Joseph’s brothers arrive in Egypt in an attempt to procure some food for themselves and those others of Jacob’s family who remain in Canaan, waiting and suffering during the widespread famine. By this point in the saga Joseph has become the vizier (verse six), essentially in charge of everything, and evidently so assimilated to his forcedly adopted home that he is unrecognizable even to his own kin (verse eight: Joseph knows them but they do not know him). The brothers bow low in humility and Joseph’s first dream of Chapter 37 comes true directly, while his second dream (including the “sun” and “moon”: i.e. father and mother) might also arguably be understood as having been fulfilled indirectly since, while not physically present, the beseeching of the parents is surely included in the siblings’ petition. Joseph thereupon sets something of a trap, but also something of a prolonged and somewhat convoluted reconciliation underway: he grants his brothers both the sustenance they need and even returns the money they had paid for it (verse twenty-five), but then also keeps one of them (Simeon) as hostage to force their return with the absent Benjamin (his only brother with whom he shares Rachel as mother) in tow (verses eighteen through twenty). Beyond wanting to see this last brother (or only “full” brother) the text does not tell us what the narrative character Joseph may have had in mind and so we are left to wonder; it does, however, inform the reader of the depth of Joseph’s feeling for all his brothers, and surely too the nostalgia and melancholy that must have been summoned in him at the unexpected reunion. Note how Joseph is portrayed as the brothers speak amongst themselves:

42.23-24a: “They [the brothers] did not know that Joseph understood [i.e. comprehended their conversation, which was being conducted privately but within his hearing], for there was an interpreter between him and them [used, no doubt, by Joseph in order to camouflage his identity]. He [Joseph] turned away from them and wept.”

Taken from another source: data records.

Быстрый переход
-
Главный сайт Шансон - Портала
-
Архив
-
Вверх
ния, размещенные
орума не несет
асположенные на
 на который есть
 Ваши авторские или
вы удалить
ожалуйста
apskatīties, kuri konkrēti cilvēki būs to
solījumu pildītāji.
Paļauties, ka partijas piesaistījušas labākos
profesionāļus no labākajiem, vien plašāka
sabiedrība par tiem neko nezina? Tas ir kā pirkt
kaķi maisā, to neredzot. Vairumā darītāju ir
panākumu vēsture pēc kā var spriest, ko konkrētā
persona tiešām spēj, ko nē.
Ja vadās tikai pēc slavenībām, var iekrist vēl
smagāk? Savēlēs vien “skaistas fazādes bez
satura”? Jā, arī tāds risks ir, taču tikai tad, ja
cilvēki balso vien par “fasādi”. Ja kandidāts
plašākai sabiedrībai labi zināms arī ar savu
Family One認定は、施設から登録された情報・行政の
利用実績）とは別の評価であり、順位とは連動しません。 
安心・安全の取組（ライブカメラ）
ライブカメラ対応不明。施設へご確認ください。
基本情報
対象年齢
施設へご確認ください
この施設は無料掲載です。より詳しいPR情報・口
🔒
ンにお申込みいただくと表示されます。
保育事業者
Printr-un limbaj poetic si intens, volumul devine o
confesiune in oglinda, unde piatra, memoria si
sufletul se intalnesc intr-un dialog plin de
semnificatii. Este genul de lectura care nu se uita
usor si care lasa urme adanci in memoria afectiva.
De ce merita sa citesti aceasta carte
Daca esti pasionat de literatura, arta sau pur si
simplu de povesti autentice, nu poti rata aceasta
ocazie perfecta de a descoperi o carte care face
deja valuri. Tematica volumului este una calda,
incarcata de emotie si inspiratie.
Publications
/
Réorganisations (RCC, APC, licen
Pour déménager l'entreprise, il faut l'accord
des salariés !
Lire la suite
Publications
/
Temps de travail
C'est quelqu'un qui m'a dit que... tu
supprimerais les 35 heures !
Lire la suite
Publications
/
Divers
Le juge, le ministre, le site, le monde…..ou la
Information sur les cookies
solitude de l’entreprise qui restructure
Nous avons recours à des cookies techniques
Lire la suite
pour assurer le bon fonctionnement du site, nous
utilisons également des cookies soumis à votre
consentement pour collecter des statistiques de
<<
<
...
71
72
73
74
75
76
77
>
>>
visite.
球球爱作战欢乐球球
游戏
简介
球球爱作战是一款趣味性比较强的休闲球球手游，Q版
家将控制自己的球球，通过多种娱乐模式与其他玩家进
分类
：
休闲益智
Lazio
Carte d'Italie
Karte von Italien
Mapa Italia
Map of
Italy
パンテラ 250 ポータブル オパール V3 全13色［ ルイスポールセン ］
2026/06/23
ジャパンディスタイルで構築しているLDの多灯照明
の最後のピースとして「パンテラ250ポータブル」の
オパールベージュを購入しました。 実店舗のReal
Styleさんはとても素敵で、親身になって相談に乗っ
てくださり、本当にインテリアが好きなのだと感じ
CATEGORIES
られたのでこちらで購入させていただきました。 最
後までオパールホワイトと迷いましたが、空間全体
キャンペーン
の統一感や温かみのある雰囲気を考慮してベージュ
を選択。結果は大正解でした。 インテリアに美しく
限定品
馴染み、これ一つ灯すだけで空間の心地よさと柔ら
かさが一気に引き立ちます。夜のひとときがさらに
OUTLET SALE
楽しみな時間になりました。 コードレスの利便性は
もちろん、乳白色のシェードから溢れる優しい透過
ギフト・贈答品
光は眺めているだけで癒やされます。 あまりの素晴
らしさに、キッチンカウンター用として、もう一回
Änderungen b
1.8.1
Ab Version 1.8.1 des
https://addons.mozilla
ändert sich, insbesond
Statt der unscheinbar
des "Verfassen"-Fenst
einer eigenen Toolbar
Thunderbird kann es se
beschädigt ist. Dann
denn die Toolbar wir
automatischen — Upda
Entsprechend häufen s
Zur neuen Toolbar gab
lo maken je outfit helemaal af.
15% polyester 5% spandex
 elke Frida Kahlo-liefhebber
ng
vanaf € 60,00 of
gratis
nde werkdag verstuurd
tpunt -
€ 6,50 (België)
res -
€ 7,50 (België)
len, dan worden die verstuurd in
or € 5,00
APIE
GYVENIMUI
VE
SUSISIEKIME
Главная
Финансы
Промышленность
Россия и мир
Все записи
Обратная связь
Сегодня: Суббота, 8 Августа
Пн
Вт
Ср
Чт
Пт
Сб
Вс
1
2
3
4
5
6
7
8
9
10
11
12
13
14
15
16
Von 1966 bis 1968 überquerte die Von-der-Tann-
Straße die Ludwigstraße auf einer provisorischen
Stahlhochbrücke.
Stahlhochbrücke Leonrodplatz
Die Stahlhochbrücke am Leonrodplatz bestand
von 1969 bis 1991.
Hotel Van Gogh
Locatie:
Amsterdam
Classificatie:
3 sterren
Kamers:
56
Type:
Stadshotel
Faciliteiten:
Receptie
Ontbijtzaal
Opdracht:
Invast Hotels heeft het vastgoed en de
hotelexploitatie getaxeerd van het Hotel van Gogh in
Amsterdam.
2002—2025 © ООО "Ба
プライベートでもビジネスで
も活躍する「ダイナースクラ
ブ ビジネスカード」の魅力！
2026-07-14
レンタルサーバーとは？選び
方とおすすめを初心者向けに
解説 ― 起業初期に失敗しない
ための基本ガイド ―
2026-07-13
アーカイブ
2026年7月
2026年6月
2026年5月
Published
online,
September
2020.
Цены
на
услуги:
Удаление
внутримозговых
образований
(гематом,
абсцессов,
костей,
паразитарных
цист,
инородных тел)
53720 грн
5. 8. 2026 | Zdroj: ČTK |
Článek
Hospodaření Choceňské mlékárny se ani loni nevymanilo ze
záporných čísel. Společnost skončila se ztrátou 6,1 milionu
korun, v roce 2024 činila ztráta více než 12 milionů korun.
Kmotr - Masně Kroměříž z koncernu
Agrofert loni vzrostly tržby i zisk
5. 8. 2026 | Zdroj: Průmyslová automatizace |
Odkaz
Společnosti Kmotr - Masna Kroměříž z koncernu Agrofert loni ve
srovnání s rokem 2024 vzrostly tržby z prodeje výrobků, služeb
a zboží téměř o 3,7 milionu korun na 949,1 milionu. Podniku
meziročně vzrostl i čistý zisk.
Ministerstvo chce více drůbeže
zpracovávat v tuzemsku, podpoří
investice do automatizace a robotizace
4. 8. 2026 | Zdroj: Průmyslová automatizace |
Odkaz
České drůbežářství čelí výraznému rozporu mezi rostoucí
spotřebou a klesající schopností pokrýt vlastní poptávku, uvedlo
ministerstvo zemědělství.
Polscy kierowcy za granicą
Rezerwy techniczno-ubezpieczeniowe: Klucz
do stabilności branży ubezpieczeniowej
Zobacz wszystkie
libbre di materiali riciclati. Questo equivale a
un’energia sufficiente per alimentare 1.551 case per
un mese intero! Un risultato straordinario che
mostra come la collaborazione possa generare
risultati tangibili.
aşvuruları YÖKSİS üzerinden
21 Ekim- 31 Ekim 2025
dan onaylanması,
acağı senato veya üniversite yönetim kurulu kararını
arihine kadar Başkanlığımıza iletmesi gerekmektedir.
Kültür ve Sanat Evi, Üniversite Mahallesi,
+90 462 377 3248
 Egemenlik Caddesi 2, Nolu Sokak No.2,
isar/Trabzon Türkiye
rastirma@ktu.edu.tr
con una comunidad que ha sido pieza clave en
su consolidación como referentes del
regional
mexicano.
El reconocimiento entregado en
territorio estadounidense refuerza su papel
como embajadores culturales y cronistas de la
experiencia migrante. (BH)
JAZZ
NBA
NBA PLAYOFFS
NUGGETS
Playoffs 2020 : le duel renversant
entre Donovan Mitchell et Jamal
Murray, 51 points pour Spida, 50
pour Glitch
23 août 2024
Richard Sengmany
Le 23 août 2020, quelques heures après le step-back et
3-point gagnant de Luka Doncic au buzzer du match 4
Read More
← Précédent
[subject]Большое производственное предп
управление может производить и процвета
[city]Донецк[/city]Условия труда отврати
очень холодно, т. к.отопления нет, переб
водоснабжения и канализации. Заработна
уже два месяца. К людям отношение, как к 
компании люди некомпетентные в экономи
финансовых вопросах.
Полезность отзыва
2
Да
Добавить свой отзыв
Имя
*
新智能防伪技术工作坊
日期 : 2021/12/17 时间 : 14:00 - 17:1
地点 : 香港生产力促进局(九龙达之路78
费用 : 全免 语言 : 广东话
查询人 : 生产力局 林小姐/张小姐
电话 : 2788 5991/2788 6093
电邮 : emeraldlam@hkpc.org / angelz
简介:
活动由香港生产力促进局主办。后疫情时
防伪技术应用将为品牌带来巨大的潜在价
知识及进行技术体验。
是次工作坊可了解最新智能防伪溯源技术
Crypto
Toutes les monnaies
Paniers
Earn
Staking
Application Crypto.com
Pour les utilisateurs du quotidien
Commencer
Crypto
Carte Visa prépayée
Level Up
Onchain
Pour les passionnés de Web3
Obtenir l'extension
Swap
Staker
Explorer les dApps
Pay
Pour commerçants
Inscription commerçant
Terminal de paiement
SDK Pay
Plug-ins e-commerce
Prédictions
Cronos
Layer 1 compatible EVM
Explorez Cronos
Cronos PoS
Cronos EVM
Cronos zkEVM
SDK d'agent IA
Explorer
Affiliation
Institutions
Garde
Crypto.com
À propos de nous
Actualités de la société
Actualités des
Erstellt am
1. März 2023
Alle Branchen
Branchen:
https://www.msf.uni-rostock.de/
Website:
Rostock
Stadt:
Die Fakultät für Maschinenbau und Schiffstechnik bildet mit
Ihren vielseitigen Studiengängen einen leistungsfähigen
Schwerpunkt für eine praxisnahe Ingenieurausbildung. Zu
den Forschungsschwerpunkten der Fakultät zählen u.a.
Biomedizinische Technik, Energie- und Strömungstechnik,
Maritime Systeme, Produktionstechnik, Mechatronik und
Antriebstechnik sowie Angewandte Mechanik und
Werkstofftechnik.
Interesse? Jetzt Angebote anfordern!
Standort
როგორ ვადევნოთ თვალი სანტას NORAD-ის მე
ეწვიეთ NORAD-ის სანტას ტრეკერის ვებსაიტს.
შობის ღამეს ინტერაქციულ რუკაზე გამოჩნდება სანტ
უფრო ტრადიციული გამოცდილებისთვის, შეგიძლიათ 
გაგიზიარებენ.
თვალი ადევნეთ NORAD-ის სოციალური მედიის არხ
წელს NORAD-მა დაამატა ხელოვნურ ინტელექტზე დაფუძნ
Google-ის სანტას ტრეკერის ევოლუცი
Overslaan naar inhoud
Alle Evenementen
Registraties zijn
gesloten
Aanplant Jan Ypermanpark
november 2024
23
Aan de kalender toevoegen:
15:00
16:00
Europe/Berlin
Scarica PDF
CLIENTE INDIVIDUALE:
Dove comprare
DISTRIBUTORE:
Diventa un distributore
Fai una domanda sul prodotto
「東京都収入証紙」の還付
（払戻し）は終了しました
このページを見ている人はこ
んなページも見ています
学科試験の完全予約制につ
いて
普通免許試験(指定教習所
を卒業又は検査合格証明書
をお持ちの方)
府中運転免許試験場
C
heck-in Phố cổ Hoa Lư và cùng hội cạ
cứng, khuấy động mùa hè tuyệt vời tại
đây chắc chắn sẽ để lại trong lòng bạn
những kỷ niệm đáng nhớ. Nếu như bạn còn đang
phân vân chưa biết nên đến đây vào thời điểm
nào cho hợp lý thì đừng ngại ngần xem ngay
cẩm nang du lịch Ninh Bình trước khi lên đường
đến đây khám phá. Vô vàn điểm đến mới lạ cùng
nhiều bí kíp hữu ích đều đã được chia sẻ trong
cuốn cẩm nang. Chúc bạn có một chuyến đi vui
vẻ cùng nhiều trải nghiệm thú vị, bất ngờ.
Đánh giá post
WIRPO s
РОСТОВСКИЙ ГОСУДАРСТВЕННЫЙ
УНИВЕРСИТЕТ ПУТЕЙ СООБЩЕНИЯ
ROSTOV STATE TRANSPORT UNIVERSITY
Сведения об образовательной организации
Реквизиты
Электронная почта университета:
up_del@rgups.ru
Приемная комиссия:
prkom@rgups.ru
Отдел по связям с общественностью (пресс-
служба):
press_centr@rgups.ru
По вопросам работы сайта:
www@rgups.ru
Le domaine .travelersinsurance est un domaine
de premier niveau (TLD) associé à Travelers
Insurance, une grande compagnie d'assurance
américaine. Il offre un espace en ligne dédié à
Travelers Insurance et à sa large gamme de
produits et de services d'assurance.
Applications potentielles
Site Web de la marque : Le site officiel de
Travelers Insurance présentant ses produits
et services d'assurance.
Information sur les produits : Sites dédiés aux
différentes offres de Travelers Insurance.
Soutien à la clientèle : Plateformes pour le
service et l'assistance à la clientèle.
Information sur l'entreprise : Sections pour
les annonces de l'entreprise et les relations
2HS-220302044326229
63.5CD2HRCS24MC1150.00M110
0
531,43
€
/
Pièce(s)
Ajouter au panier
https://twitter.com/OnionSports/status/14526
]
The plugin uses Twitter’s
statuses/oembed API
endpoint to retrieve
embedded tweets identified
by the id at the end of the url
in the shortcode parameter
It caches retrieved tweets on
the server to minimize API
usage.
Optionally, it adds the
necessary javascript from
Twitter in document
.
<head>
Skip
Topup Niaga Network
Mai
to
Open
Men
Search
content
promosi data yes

The story gives us Joseph: an arrogant or at least very naïve young man who dreams of his brothers and even parents prostrating themselves before him, actually tells this to the people concerned, finally upsets his brothers so much that they wish to kill him but instead sell him into servitude, he is taken to Egypt and after an initial rise and fall is made to rise again to astonishing social heights yet remains alone and separated from his birth kin. Those same brothers then come to where he is, begging for assistance and, in the knowledge that they are unaware of who he really is (indeed, they think him dead: see Reuben’s regretful lament in verse twenty-two), Joseph is overcome with emotion. This, naturally, is small wonder: thinking ourselves (as well as we might) into a setting like this we may marvel at Joseph’s self-control in not immediately blurting out everything. Why he does not is another point that the narrative withholds from us, but based on his actions in providing a great amount of nourishment for them to take for distribution to the family in Canaan, and additionally even giving their money back, it hints that Joseph has thoroughly forgiven the violent act which started him on the life journey he is now travelling. (I should add that some find the inclusion of the money bags in the provisions as an entrapment set far in advance à la the goblet incident in Chapter 44.1-17, but that is another situation distanced by both time and immediate context from the current one; moreover, in the overall flow of the events it is hard to imagine that Joseph could have foreseen such in the moment (even if the writer(s) picturing the literary figure did in constructing the tale).) In the wholly unanticipated – and probably not even remotely hoped for it seemed so impossible – happening of his brothers appearing before him and seeking his aid, Joseph opens his heart, gives abundantly, does not begrudge, and is pierced through by the sight of them. The novella of Joseph is one of a person growing ethically, acquiring the skill to place the other centrally and the patience to allow events to unfold with a grace that accepts and adjusts, who learns how to do what he can to effect the betterment of the surroundings wherein he finds himself; the present chapter demonstrates each of these points beautifully.